**課題:**
下の談志と達郎についての文章によると、薬を一番飲まないのは誰ですか。また、その理由は何ですか？
-------- 演習用文章
私の健康状態は、医者さえいなければ元気です。(立川談志)&山下達郎
「まくらコレクション」(立川談志・竹書房336p)平成17年12月の講演から。立川談志のまくらを読んでいると、ジャンルは違うが、山下達郎がコンサートで話す話術に重なってくる。なんだろうね。反骨といえばいいのか、わが道を行くというか、コアのファンが離れない、テレビに出る(達郎は出ない)よりライブでお客とのアドリブを見せる。ユーモア・皮肉が体に染みている、いたずら心も同居。意地悪も。自信と覚悟と不安が同居していて、とても人間的だ。談志もそうだ(高座をやることの恐怖感ってのがあって)。
12月3日の札幌で(山下達郎PERFOMANS2015~2016)、最前列の女性ファンが達郎の話にすぐにゲラゲラ笑うので、彼は笑いながら「笑い過ぎですよ、笑うときに腕を左右に振ると、隣のお客のひじに当たりますから注意してね」と会場を大爆笑させていた。彼も落語の素養がありそうですよ。少年のころにおじいちゃんに寄席へ連れて行かれ、落語が大好きになり「落語家になるのが夢」だったと。なるほど。
「ドームツアーなんてコンサートではありません。パーティーです。」11月に3日間「嵐」が札幌ドーム公演があって14万人が集まった直後の達郎コンサートだったので、刺激的な発言。さらに、この会場(ニトリ文化)が近々壊される話を聴いて「文系の役人は困ったものです、ミュージッシャンや芸能・文化を理解しないのが多過ぎる」と喝を入れる。自分の生の声が会場の奥まで届く場所を選択する。箱(ホールの使い勝手)の問題は最重要なことだ。昨日は(22日)中野サンプラザホールでの2日目公演で、「クリスマス・イヴ」を聴くのにちょうどいい時期だ。聞きに行った知人からのメールが楽しみだ。
ようやく談志の上記の「私の健康状態は、医者さえいなければ元気です」。医者に病気は作られる。薬を一番飲まないのは製薬メーカーのMR(薬営業をする人)。副作用の怖さを知っているから。喫煙行為を日本医師会が「依存症」として病気のカテゴリーに入れた背景に禁煙外来を保険適用に目論んだ外資製薬メーカーの金のばらまきが。さらに談志は「向こうは脅かしているつもりはないんでしょうけれども。結果、直接的にではなくても、脅かすような行為をしないと、≪実入り≫に差し障るという意識が、どこかにあるんじゃないかな。≪医者なんぞ行かないでいいですよ≫って言う医者、なかなかいないでしょう」。
----------------
-------- 提供資料
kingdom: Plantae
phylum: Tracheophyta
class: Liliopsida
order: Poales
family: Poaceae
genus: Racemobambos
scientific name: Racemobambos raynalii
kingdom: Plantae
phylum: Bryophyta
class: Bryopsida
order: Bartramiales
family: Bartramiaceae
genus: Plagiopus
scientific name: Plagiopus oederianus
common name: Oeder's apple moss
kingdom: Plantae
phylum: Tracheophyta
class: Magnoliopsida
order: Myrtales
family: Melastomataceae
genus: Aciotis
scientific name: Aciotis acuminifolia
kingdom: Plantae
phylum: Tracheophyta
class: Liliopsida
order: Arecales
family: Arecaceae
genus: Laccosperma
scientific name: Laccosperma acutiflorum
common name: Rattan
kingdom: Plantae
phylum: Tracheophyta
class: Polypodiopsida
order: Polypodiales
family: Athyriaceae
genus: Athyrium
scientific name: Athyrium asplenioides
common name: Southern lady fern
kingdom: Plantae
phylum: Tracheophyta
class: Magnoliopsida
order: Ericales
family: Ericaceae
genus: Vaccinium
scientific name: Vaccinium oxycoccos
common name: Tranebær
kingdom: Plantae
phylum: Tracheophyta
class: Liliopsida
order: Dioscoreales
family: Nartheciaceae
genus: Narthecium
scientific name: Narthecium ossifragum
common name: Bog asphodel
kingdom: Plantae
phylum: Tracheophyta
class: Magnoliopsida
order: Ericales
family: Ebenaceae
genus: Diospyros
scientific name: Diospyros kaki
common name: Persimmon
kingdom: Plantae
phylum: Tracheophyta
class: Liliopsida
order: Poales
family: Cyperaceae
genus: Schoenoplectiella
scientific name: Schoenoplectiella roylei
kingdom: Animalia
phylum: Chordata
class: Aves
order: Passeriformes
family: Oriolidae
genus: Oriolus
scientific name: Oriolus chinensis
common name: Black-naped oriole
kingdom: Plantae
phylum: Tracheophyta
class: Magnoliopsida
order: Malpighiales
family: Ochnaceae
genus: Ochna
----------------
**解答:**
製薬メーカーのMR（薬の営業をする人）です。副作用の怖さを知っているからです。